Era precioso verla sonreír, a pesar de que las lágrimas delataban su tristeza. Las luces del castillo iluminaban su cara y hacían brillar sus ojos.

—¿Recuerdas la primera verbena? —dijo ella. —¡Estabas radiante de alegría, y me mirabas!

—¡Dios mío, eres tan preciosa! —dije, despejando su frente, recogiendo su pelo. —Esa noche fue muy especial. Era tan feliz, y te sentía tan cerca.

—Todos los días esperaba impaciente el baile para poder abrazarte —dijo ella.

Me faltaban brazos para abrazarla. ¡Dios mío, cómo te quiero!

—Cuando nos vimos en el casal por primera vez, estaba temblando, pero me lo pusiste tan fácil. Pareció como si hubieras estado esperando a que me decidiera a hablarte.

Ella sonrió, asintiendo con la cabeza, y limpió mis lágrimas con sus dedos, acariciando mi cara.
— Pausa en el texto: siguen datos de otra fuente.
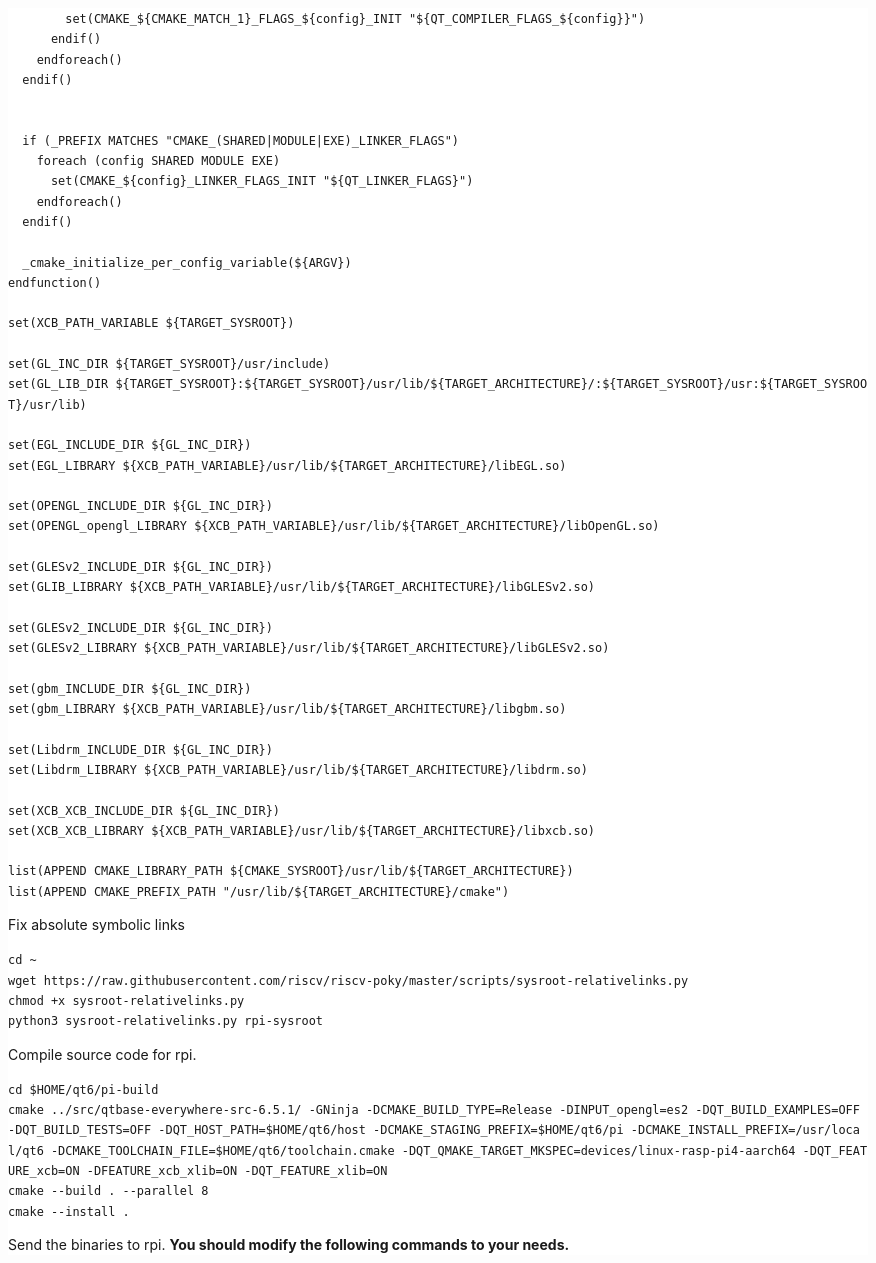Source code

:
 ```
        set(CMAKE_${CMAKE_MATCH_1}_FLAGS_${config}_INIT "${QT_COMPILER_FLAGS_${config}}")
      endif()
    endforeach()
  endif()


  if (_PREFIX MATCHES "CMAKE_(SHARED|MODULE|EXE)_LINKER_FLAGS")
    foreach (config SHARED MODULE EXE)
      set(CMAKE_${config}_LINKER_FLAGS_INIT "${QT_LINKER_FLAGS}")
    endforeach()
  endif()

  _cmake_initialize_per_config_variable(${ARGV})
endfunction()

set(XCB_PATH_VARIABLE ${TARGET_SYSROOT})

set(GL_INC_DIR ${TARGET_SYSROOT}/usr/include)
set(GL_LIB_DIR ${TARGET_SYSROOT}:${TARGET_SYSROOT}/usr/lib/${TARGET_ARCHITECTURE}/:${TARGET_SYSROOT}/usr:${TARGET_SYSROOT}/usr/lib)

set(EGL_INCLUDE_DIR ${GL_INC_DIR})
set(EGL_LIBRARY ${XCB_PATH_VARIABLE}/usr/lib/${TARGET_ARCHITECTURE}/libEGL.so)

set(OPENGL_INCLUDE_DIR ${GL_INC_DIR})
set(OPENGL_opengl_LIBRARY ${XCB_PATH_VARIABLE}/usr/lib/${TARGET_ARCHITECTURE}/libOpenGL.so)

set(GLESv2_INCLUDE_DIR ${GL_INC_DIR})
set(GLIB_LIBRARY ${XCB_PATH_VARIABLE}/usr/lib/${TARGET_ARCHITECTURE}/libGLESv2.so)

set(GLESv2_INCLUDE_DIR ${GL_INC_DIR})
set(GLESv2_LIBRARY ${XCB_PATH_VARIABLE}/usr/lib/${TARGET_ARCHITECTURE}/libGLESv2.so)

set(gbm_INCLUDE_DIR ${GL_INC_DIR})
set(gbm_LIBRARY ${XCB_PATH_VARIABLE}/usr/lib/${TARGET_ARCHITECTURE}/libgbm.so)

set(Libdrm_INCLUDE_DIR ${GL_INC_DIR})
set(Libdrm_LIBRARY ${XCB_PATH_VARIABLE}/usr/lib/${TARGET_ARCHITECTURE}/libdrm.so)

set(XCB_XCB_INCLUDE_DIR ${GL_INC_DIR})
set(XCB_XCB_LIBRARY ${XCB_PATH_VARIABLE}/usr/lib/${TARGET_ARCHITECTURE}/libxcb.so)

list(APPEND CMAKE_LIBRARY_PATH ${CMAKE_SYSROOT}/usr/lib/${TARGET_ARCHITECTURE})
list(APPEND CMAKE_PREFIX_PATH "/usr/lib/${TARGET_ARCHITECTURE}/cmake")
```
Fix absolute symbolic links
```
cd ~
wget https://raw.githubusercontent.com/riscv/riscv-poky/master/scripts/sysroot-relativelinks.py
chmod +x sysroot-relativelinks.py 
python3 sysroot-relativelinks.py rpi-sysroot
```
Compile source code for rpi.
```
cd $HOME/qt6/pi-build
cmake ../src/qtbase-everywhere-src-6.5.1/ -GNinja -DCMAKE_BUILD_TYPE=Release -DINPUT_opengl=es2 -DQT_BUILD_EXAMPLES=OFF -DQT_BUILD_TESTS=OFF -DQT_HOST_PATH=$HOME/qt6/host -DCMAKE_STAGING_PREFIX=$HOME/qt6/pi -DCMAKE_INSTALL_PREFIX=/usr/local/qt6 -DCMAKE_TOOLCHAIN_FILE=$HOME/qt6/toolchain.cmake -DQT_QMAKE_TARGET_MKSPEC=devices/linux-rasp-pi4-aarch64 -DQT_FEATURE_xcb=ON -DFEATURE_xcb_xlib=ON -DQT_FEATURE_xlib=ON
cmake --build . --parallel 8
cmake --install .
```
Send the binaries to rpi. **You should modify the following commands to your needs.**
—Estuve pensando en ti desde que nos conocimos en la presentación. Deseaba que llegaran las fiestas para poder vernos de nuevo.
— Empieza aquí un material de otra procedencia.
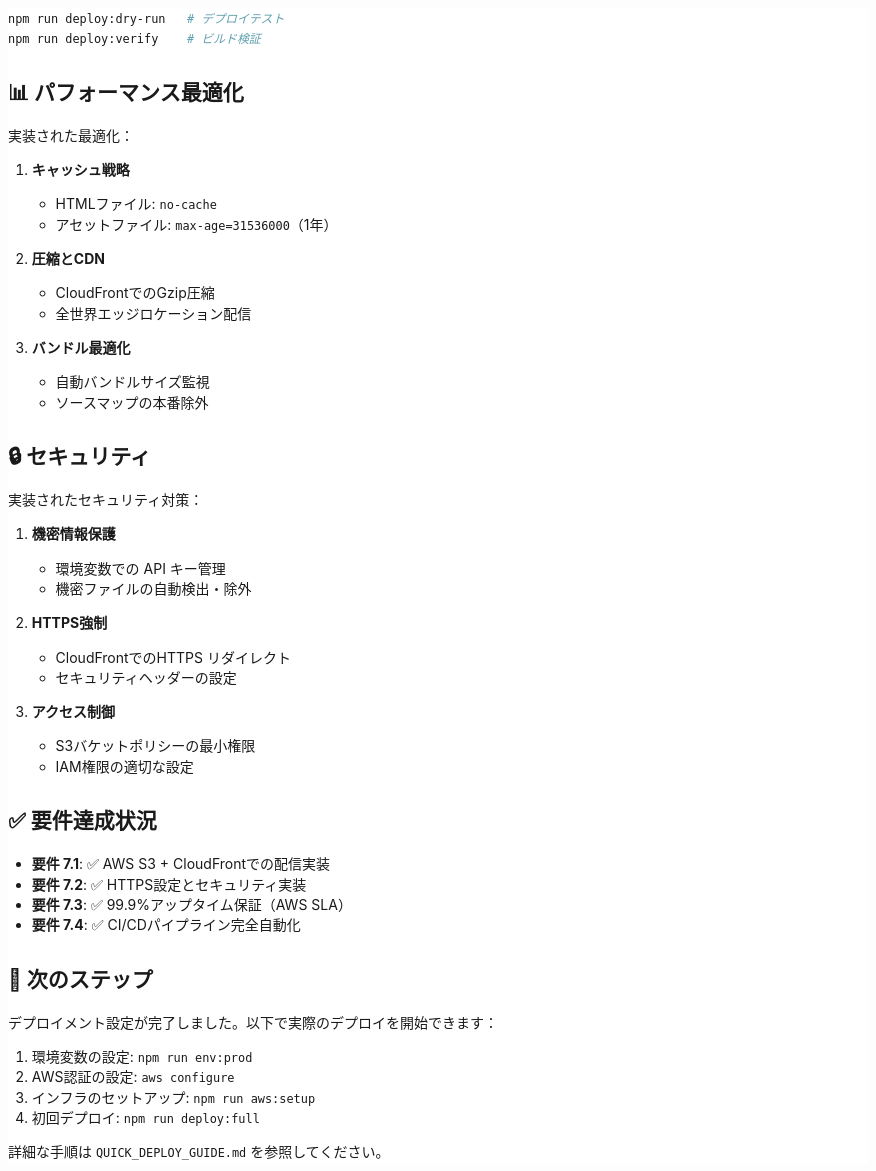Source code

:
 ```bash
npm run deploy:dry-run   # デプロイテスト
npm run deploy:verify    # ビルド検証
```

## 📊 パフォーマンス最適化

実装された最適化：

1. **キャッシュ戦略**
   - HTMLファイル: `no-cache`
   - アセットファイル: `max-age=31536000`（1年）

2. **圧縮とCDN**
   - CloudFrontでのGzip圧縮
   - 全世界エッジロケーション配信

3. **バンドル最適化**
   - 自動バンドルサイズ監視
   - ソースマップの本番除外

## 🔒 セキュリティ

実装されたセキュリティ対策：

1. **機密情報保護**
   - 環境変数での API キー管理
   - 機密ファイルの自動検出・除外

2. **HTTPS強制**
   - CloudFrontでのHTTPS リダイレクト
   - セキュリティヘッダーの設定

3. **アクセス制御**
   - S3バケットポリシーの最小権限
   - IAM権限の適切な設定

## ✅ 要件達成状況

- **要件 7.1**: ✅ AWS S3 + CloudFrontでの配信実装
- **要件 7.2**: ✅ HTTPS設定とセキュリティ実装
- **要件 7.3**: ✅ 99.9%アップタイム保証（AWS SLA）
- **要件 7.4**: ✅ CI/CDパイプライン完全自動化

## 🎯 次のステップ

デプロイメント設定が完了しました。以下で実際のデプロイを開始できます：

1. 環境変数の設定: `npm run env:prod`
2. AWS認証の設定: `aws configure`
3. インフラのセットアップ: `npm run aws:setup`
4. 初回デプロイ: `npm run deploy:full`

詳細な手順は `QUICK_DEPLOY_GUIDE.md` を参照してください。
—Y cuando te bajaste los pantalones en el baño, creí que me iba a dar algo —dije.

—Me acuerdo de tu cosa, parecía que no te cabía —dijo riendo, mientras se secaba las lágrimas.

—No podré abrazarte… —suspiró, abrazándome con fuerza.
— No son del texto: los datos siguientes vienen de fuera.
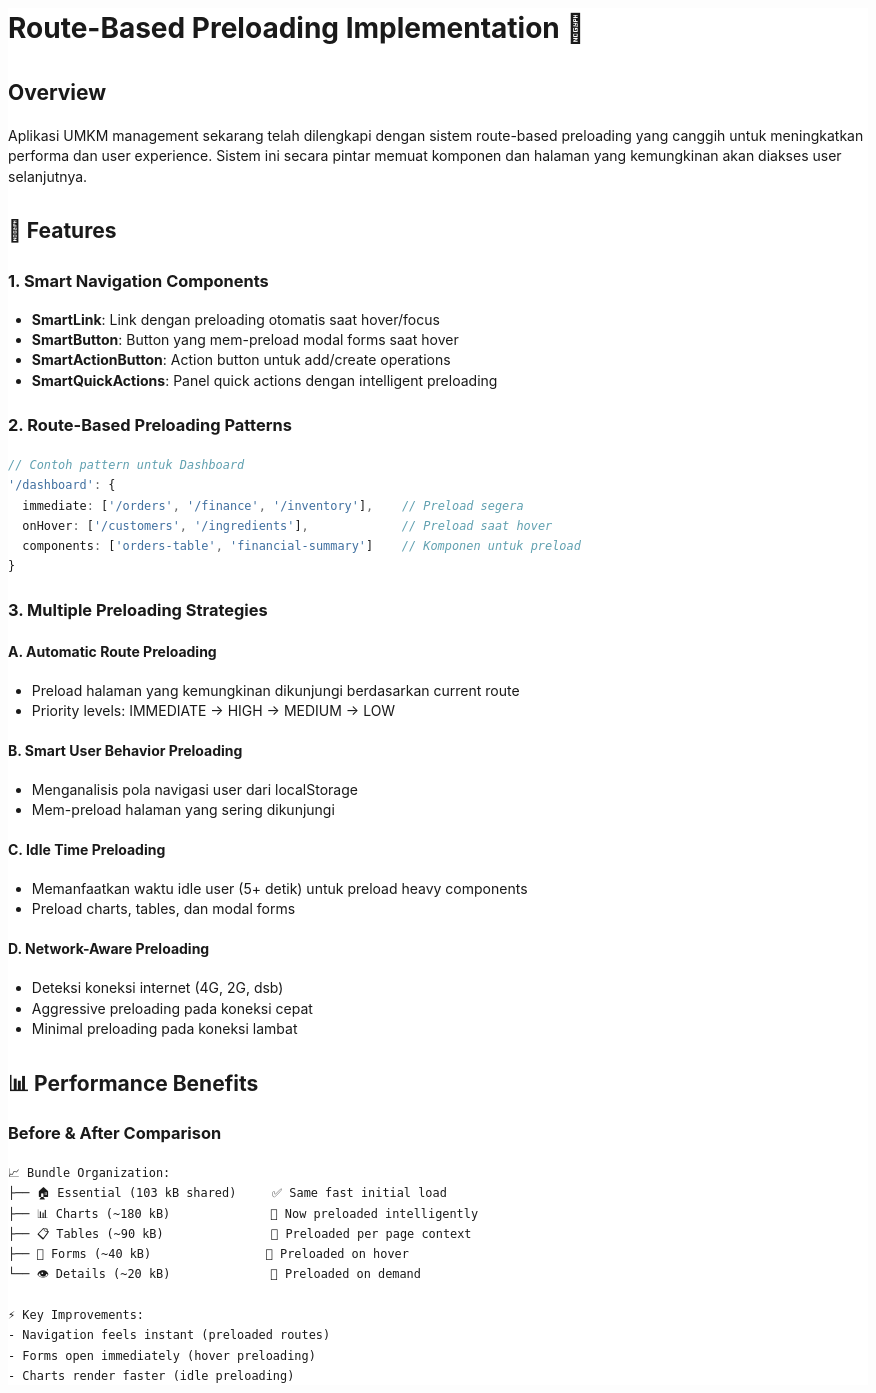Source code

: # Route-Based Preloading Implementation 🚀

## Overview

Aplikasi UMKM management sekarang telah dilengkapi dengan sistem route-based preloading yang canggih untuk meningkatkan performa dan user experience. Sistem ini secara pintar memuat komponen dan halaman yang kemungkinan akan diakses user selanjutnya.

## 🎯 Features

### 1. Smart Navigation Components
- **SmartLink**: Link dengan preloading otomatis saat hover/focus
- **SmartButton**: Button yang mem-preload modal forms saat hover
- **SmartActionButton**: Action button untuk add/create operations
- **SmartQuickActions**: Panel quick actions dengan intelligent preloading

### 2. Route-Based Preloading Patterns
```typescript
// Contoh pattern untuk Dashboard
'/dashboard': {
  immediate: ['/orders', '/finance', '/inventory'],    // Preload segera
  onHover: ['/customers', '/ingredients'],             // Preload saat hover
  components: ['orders-table', 'financial-summary']    // Komponen untuk preload
}
```

### 3. Multiple Preloading Strategies

#### A. **Automatic Route Preloading**
- Preload halaman yang kemungkinan dikunjungi berdasarkan current route
- Priority levels: IMMEDIATE → HIGH → MEDIUM → LOW

#### B. **Smart User Behavior Preloading**
- Menganalisis pola navigasi user dari localStorage
- Mem-preload halaman yang sering dikunjungi

#### C. **Idle Time Preloading**
- Memanfaatkan waktu idle user (5+ detik) untuk preload heavy components
- Preload charts, tables, dan modal forms

#### D. **Network-Aware Preloading**
- Deteksi koneksi internet (4G, 2G, dsb)
- Aggressive preloading pada koneksi cepat
- Minimal preloading pada koneksi lambat

## 📊 Performance Benefits

### Before & After Comparison
```
📈 Bundle Organization:
├── 🏠 Essential (103 kB shared)     ✅ Same fast initial load
├── 📊 Charts (~180 kB)              🚀 Now preloaded intelligently  
├── 📋 Tables (~90 kB)               🚀 Preloaded per page context
├── 📝 Forms (~40 kB)                🚀 Preloaded on hover
└── 👁️ Details (~20 kB)              🚀 Preloaded on demand

⚡ Key Improvements:
- Navigation feels instant (preloaded routes)
- Forms open immediately (hover preloading)
- Charts render faster (idle preloading)
```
—¿Recuerdas nuestro primer baile? —dijo.

Se me puso la carne de gallina. Recordar aquellos momentos era como volver a vivirlos.

—Pensé en decirte ‘te quiero’, pero creo que no me atreví —dijo ella.

Me abrazaba con su cabeza apoyada en mi hombro, y dijo con un susurro:

—Te quiero.

Levantó la cabeza, me miró a los ojos y dijo con voz firme y serena:

—Te quiero, Vicente.

Las lágrimas seguían brotando de sus ojos.

—Te quiero, Chelo —contesté, abrazándola con todas mis fuerzas.

La falla empezó a arder. El patio se iluminó. La luz de las llamas se fundió con la luz de su cara y la mía, mientras nos abrazábamos con fuerza y nos decíamos: “Te quiero.”

—¿Vamos? —dije.

—Sí, vamos. No podemos perdernos la cremá —respondió ella, secándose las lágrimas con la delicadeza de quien sabe que algo está terminando.

No podré abrazarte… —susurraba aún, como si esa frase se hubiera quedado flotando en el aire.

Nos acercamos a la falla, que ya casi había ardido totalmente. Los niños habían formado un gran corro, y daban vueltas alrededor de la hoguera cogidos de la mano. Montse estaba entre ellos. Le di la mano, y nos unimos al corro, girando, riendo, despidiéndonos sin palabras.

Chelo me miró. Y con el resplandor de las llamas iluminando su rostro, pude ver cómo movía sus labios, y sonriendo decía:

—Te quiero.

Yo moví los míos, y sin voz, sonriendo también, le dije:

—Te quiero.

Y así, entre fuego, música y ceniza, la infancia se cerró como un telón. Con un último abrazo, con un último “te quiero”, con una última vuelta alrededor de la falla.

 

Nota final

Quisiera añadir, sólo comentar, el profundo cariño con el que recuerdo a aquellas niñas. Ellas dibujaron una isla en mi vida, una isla en el tiempo, marcando un paréntesis de felicidad.

Una pausa luminosa entre rutinas, entre deberes y relojes, donde todo era juego, música y descubrimiento.

El personaje más bonito que se ha cruzado en mi vida ha sido, sin duda, aquella niña morena. Aquella niña guapísima, que me hizo tan feliz.

No por lo que dijo, ni por lo que hizo, sino por cómo estuvo. Por cómo me miró. Por cómo me abrazó. Por cómo me enseñó que el amor, a veces, cabe en una verbena, en un chupachup, o en un pasacalle.

Y aunque la falla ardió, y las fiestas terminaron, ella sigue encendida en mi memoria.